[Data extracted from a collection]
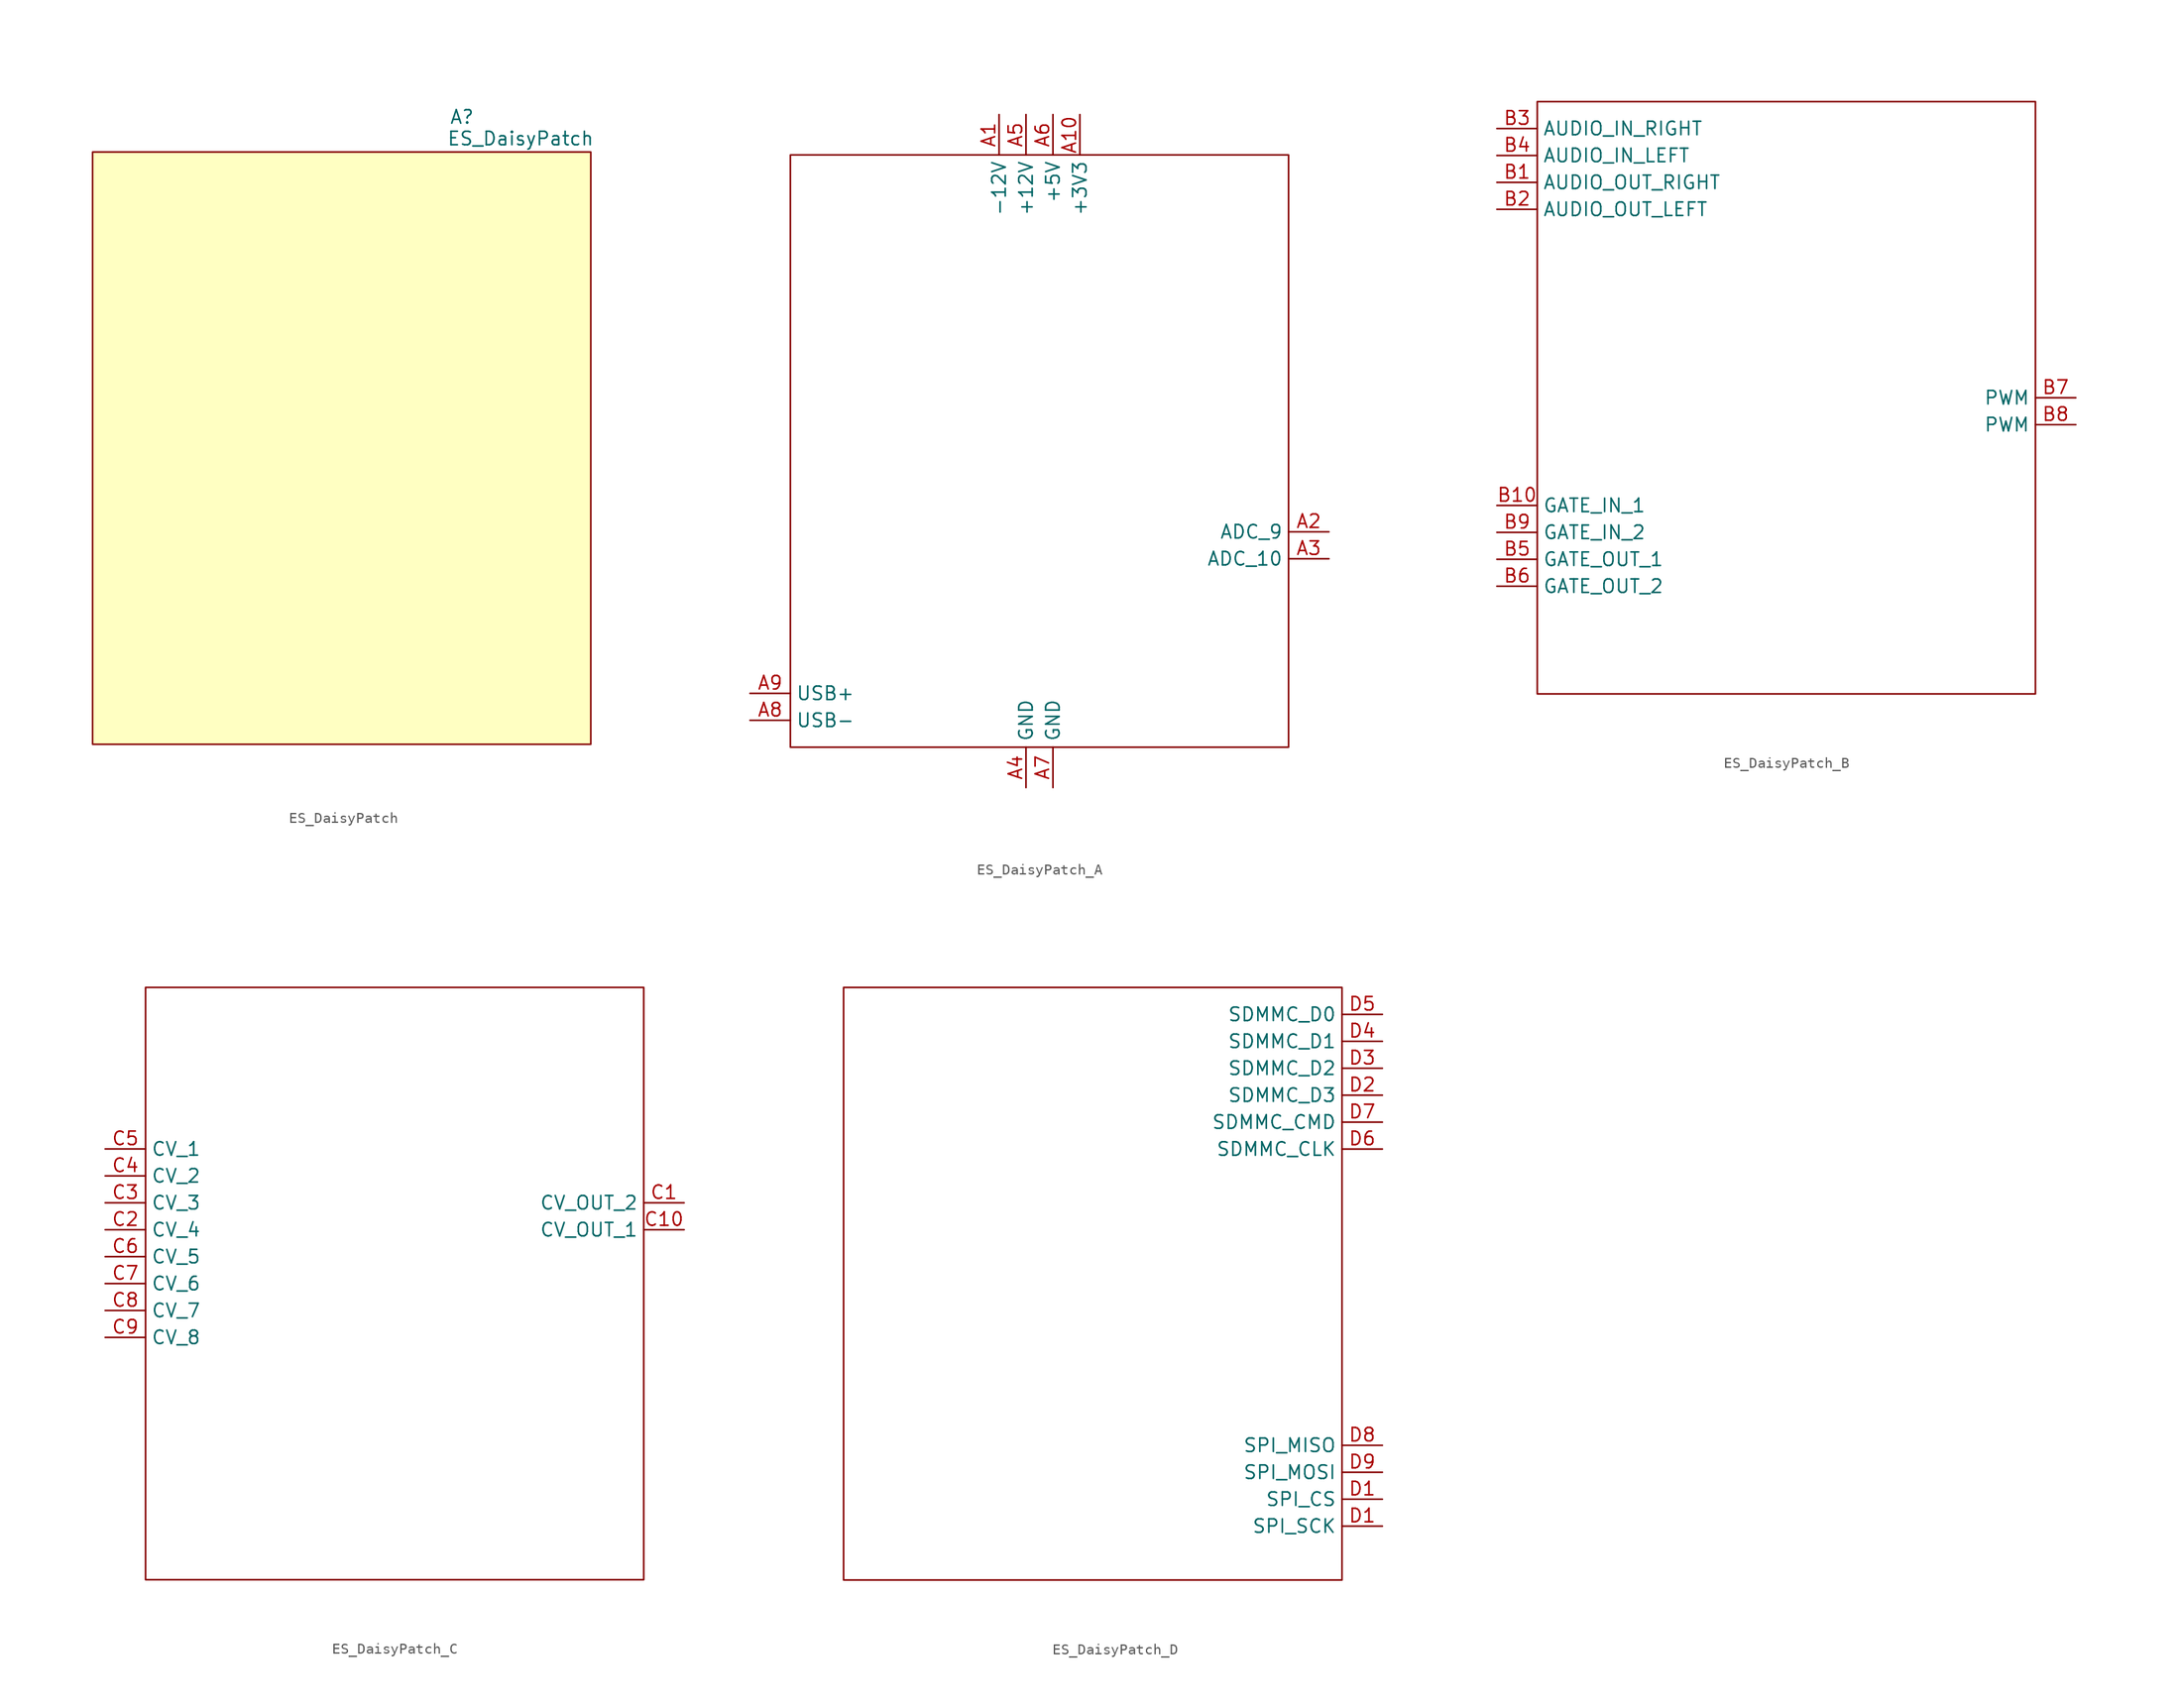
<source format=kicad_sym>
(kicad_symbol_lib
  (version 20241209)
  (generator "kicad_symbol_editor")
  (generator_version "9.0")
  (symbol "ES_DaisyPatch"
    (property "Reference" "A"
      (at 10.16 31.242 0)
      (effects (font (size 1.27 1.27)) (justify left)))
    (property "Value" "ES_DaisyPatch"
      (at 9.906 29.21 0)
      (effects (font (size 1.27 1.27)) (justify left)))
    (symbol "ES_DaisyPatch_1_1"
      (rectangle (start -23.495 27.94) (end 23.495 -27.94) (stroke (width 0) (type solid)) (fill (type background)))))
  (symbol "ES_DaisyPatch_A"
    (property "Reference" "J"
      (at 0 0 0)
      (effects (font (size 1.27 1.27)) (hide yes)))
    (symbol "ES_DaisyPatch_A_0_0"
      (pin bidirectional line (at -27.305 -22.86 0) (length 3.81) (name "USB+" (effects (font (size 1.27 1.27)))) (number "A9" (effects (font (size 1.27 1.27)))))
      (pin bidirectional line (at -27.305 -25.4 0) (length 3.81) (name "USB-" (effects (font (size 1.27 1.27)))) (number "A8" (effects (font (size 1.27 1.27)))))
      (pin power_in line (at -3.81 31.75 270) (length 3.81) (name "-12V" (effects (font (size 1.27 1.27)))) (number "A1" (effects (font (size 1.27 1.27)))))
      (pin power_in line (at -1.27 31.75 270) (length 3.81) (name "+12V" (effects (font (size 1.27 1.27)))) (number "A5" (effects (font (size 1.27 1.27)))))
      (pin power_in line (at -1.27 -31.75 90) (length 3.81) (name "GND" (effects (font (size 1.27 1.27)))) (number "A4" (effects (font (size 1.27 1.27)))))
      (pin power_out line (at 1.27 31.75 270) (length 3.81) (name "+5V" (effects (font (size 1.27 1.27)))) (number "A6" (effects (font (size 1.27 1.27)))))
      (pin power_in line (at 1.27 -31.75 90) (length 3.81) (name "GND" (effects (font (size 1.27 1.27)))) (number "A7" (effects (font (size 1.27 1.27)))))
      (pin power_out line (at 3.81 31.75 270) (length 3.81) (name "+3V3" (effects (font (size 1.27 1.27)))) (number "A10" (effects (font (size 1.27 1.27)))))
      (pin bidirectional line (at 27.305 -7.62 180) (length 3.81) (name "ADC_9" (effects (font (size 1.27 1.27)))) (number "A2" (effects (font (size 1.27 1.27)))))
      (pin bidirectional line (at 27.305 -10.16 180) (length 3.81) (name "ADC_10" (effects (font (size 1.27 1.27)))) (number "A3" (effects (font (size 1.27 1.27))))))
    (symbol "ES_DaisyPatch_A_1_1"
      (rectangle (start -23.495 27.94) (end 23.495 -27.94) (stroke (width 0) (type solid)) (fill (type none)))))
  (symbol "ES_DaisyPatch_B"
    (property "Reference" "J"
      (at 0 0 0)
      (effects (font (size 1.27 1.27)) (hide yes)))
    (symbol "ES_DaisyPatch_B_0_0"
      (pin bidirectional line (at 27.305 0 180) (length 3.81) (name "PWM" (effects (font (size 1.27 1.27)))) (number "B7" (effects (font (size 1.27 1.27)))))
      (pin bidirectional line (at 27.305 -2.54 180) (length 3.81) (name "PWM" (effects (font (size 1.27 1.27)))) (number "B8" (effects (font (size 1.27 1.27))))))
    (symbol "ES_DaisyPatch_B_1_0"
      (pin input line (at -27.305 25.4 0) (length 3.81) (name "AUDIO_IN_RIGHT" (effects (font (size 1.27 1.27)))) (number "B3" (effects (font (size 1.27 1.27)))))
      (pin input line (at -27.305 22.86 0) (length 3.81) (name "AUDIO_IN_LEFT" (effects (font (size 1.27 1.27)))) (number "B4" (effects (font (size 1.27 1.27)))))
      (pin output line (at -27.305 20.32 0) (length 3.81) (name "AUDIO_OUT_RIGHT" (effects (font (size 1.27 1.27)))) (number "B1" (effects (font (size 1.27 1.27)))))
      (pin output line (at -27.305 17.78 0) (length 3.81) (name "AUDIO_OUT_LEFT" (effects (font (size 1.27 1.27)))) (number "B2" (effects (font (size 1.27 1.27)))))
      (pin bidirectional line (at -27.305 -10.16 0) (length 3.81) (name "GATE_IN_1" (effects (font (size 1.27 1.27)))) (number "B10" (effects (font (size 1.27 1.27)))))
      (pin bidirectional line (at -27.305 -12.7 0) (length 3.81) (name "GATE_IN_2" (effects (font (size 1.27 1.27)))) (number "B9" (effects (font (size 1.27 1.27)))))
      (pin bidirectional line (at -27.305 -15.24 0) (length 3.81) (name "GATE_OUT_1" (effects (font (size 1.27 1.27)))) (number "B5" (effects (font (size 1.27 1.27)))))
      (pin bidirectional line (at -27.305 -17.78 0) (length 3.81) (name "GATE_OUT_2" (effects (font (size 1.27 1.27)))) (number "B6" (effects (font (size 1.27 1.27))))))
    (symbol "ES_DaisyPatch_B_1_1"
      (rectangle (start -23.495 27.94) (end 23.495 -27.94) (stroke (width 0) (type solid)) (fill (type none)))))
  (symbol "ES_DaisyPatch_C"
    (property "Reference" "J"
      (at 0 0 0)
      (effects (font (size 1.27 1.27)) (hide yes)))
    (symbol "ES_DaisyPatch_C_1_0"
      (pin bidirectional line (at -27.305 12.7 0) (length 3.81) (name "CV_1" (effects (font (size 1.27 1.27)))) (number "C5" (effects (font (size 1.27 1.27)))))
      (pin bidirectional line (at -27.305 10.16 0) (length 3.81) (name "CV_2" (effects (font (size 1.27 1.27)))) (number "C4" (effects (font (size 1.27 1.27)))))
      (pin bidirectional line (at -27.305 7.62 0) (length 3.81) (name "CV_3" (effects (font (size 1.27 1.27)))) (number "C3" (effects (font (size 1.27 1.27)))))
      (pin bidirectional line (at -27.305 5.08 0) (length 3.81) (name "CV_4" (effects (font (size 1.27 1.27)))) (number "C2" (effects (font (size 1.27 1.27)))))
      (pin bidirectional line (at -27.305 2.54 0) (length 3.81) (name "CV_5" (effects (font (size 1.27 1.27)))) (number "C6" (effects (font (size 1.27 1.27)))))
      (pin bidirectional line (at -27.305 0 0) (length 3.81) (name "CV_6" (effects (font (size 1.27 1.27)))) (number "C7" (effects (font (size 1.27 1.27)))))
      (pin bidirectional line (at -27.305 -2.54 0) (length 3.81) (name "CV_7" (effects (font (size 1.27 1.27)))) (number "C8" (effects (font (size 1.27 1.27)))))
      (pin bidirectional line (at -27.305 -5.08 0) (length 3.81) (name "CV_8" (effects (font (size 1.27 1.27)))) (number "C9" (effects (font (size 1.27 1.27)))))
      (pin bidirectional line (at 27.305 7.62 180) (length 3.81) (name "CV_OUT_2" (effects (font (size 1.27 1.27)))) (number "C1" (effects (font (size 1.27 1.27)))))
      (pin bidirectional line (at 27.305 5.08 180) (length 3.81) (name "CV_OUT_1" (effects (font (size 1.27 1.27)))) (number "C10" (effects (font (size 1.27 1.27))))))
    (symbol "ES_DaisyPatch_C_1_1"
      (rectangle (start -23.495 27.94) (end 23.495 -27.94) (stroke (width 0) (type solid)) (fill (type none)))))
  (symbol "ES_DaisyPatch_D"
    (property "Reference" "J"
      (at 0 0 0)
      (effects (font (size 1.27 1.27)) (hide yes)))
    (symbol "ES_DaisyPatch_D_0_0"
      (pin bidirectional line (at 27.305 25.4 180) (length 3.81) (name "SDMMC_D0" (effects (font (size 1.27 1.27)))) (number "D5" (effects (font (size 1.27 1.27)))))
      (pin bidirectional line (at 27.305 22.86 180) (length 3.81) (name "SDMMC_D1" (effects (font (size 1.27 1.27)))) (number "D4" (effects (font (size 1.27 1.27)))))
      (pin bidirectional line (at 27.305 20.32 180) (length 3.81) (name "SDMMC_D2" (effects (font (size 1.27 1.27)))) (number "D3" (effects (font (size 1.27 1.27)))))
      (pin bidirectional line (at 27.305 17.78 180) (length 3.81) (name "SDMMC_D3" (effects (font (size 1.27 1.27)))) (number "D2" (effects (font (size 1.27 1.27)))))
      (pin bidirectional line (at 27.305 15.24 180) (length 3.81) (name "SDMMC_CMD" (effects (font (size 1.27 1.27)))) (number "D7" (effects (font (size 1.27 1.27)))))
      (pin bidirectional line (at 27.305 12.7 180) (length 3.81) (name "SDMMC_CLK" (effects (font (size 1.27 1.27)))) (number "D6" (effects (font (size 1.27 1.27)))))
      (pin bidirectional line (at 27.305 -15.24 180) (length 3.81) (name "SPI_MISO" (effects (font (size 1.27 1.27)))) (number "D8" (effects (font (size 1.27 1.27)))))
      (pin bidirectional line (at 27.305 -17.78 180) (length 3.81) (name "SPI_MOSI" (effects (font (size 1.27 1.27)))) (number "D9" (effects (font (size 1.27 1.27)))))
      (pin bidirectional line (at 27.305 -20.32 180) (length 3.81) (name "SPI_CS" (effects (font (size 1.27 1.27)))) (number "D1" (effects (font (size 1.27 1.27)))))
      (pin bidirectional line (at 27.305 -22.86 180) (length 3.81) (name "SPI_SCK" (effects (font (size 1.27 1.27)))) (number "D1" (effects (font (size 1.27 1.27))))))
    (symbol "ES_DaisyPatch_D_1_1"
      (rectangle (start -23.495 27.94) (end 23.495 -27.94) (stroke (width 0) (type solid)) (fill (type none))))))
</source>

## INSTRUCTIONS FOR THE TASK
Output the lines, exactly: the first line of the entries above, every line after it, and the line with "(pin bidirectional line (at 27.305 -7.62" as the last. No pictures.

## FINISHED EXERCISE
<source format=kicad_sym>
(kicad_symbol_lib
  (version 20241209)
  (generator "kicad_symbol_editor")
  (generator_version "9.0")
  (symbol "ES_DaisyPatch"
    (property "Reference" "A"
      (at 10.16 31.242 0)
      (effects (font (size 1.27 1.27)) (justify left)))
    (property "Value" "ES_DaisyPatch"
      (at 9.906 29.21 0)
      (effects (font (size 1.27 1.27)) (justify left)))
    (symbol "ES_DaisyPatch_1_1"
      (rectangle (start -23.495 27.94) (end 23.495 -27.94) (stroke (width 0) (type solid)) (fill (type background)))))
  (symbol "ES_DaisyPatch_A"
    (property "Reference" "J"
      (at 0 0 0)
      (effects (font (size 1.27 1.27)) (hide yes)))
    (symbol "ES_DaisyPatch_A_0_0"
      (pin bidirectional line (at -27.305 -22.86 0) (length 3.81) (name "USB+" (effects (font (size 1.27 1.27)))) (number "A9" (effects (font (size 1.27 1.27)))))
      (pin bidirectional line (at -27.305 -25.4 0) (length 3.81) (name "USB-" (effects (font (size 1.27 1.27)))) (number "A8" (effects (font (size 1.27 1.27)))))
      (pin power_in line (at -3.81 31.75 270) (length 3.81) (name "-12V" (effects (font (size 1.27 1.27)))) (number "A1" (effects (font (size 1.27 1.27)))))
      (pin power_in line (at -1.27 31.75 270) (length 3.81) (name "+12V" (effects (font (size 1.27 1.27)))) (number "A5" (effects (font (size 1.27 1.27)))))
      (pin power_in line (at -1.27 -31.75 90) (length 3.81) (name "GND" (effects (font (size 1.27 1.27)))) (number "A4" (effects (font (size 1.27 1.27)))))
      (pin power_out line (at 1.27 31.75 270) (length 3.81) (name "+5V" (effects (font (size 1.27 1.27)))) (number "A6" (effects (font (size 1.27 1.27)))))
      (pin power_in line (at 1.27 -31.75 90) (length 3.81) (name "GND" (effects (font (size 1.27 1.27)))) (number "A7" (effects (font (size 1.27 1.27)))))
      (pin power_out line (at 3.81 31.75 270) (length 3.81) (name "+3V3" (effects (font (size 1.27 1.27)))) (number "A10" (effects (font (size 1.27 1.27)))))
      (pin bidirectional line (at 27.305 -7.62 180) (length 3.81) (name "ADC_9" (effects (font (size 1.27 1.27)))) (number "A2" (effects (font (size 1.27 1.27)))))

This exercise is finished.